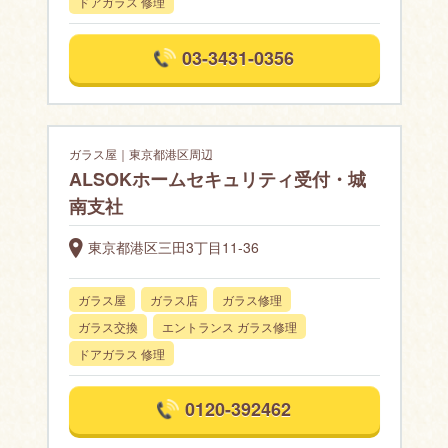
ドアガラス 修理
03-3431-0356
ガラス屋｜東京都港区周辺
ALSOKホームセキュリティ受付・城
南支社
東京都港区三田3丁目11-36
ガラス屋
ガラス店
ガラス修理
ガラス交換
エントランス ガラス修理
ドアガラス 修理
0120-392462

▸ Task instructions
Switch each "ガラス屋" in the entries to "硝子屋" and write out all the lines again with nothing else changed. Leave out the pictures.

▸ Solution
ドアガラス 修理
03-3431-0356
硝子屋｜東京都港区周辺
ALSOKホームセキュリティ受付・城
南支社
東京都港区三田3丁目11-36
硝子屋
ガラス店
ガラス修理
ガラス交換
エントランス ガラス修理
ドアガラス 修理
0120-392462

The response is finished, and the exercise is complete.